School is starting next week and I’m…..well, might be, not totally sad? Last year, I wrote this…I was emotional about middle starting kindergarten. But, last week, I’ll say, the full moon was coming and that didn’t help. I suddenly felt religious! I changed a well known prayer! (The Vatican hasn’t called. I guess they’re just not into new stuff? Frankly, I don’t think it would kill them to mix it up but WHO am I?)

God, grant me the serenity to accept that school doesn’t start til the 27th,
The courage to change happy hour if need be, 
And the wisdom to know that while I love my boys with every fiber of my being, even prisoners get an hour of free time, yo. 

A-men.

THIS IS THE CRASH I HEARD IN THE SHOWER THE OTHER DAY. HYGIENE= DANGER.
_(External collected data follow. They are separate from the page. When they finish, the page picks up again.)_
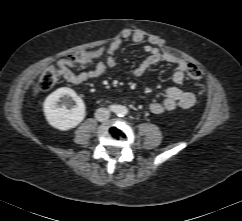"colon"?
Segmentation results:
<instances>
[{
	"label": "colon",
	"mask_w": 242,
	"mask_h": 221,
	"mask_svg": "<svg viewBox=\"0 0 242 221\" xmlns=\"http://www.w3.org/2000/svg\"><path fill=\"white\" fill-rule=\"evenodd\" d=\"M71 59L78 64H86L95 59V54L92 52H82L79 54H75L71 57ZM60 69L54 65L48 66L45 68L38 79V86L42 91L51 90L58 82L60 78ZM187 75L192 81H199L202 79V71L201 69L194 65L190 64L187 67Z\"/></svg>",
	"instance_id": "1"
}]
</instances>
Summer started and I was all, “Whee!!! We’re going to the beach! We’re gonna enjoy lazy days! We’re gonna sit and sip lemonade and look at stars and read awesome books!”

And then little people burped. And farted. And literally waved their tushes in my face and inquired, “DO I HAVE POOP IN MY BUTT?”

And so now, I can’t stand the sound of my own voice.

I’m sweating.

And kind of tired.

Flush the toilet!

Wash your hands! 

Put on your bike helmet!

Who crunched Cheez-It’s all over the couch?
Stop leaving your undies under the bathroom vanity!

Don’t use your shirt as a napkin!

Keep your hands to yourself!

WOHWOHWOHWOH.

The questions! The thousands of questions, mostly from one of them. Not just questions for me, questions for randoms. On vacation, he asks the 75 year old woman next door, “So, do you rent or own?”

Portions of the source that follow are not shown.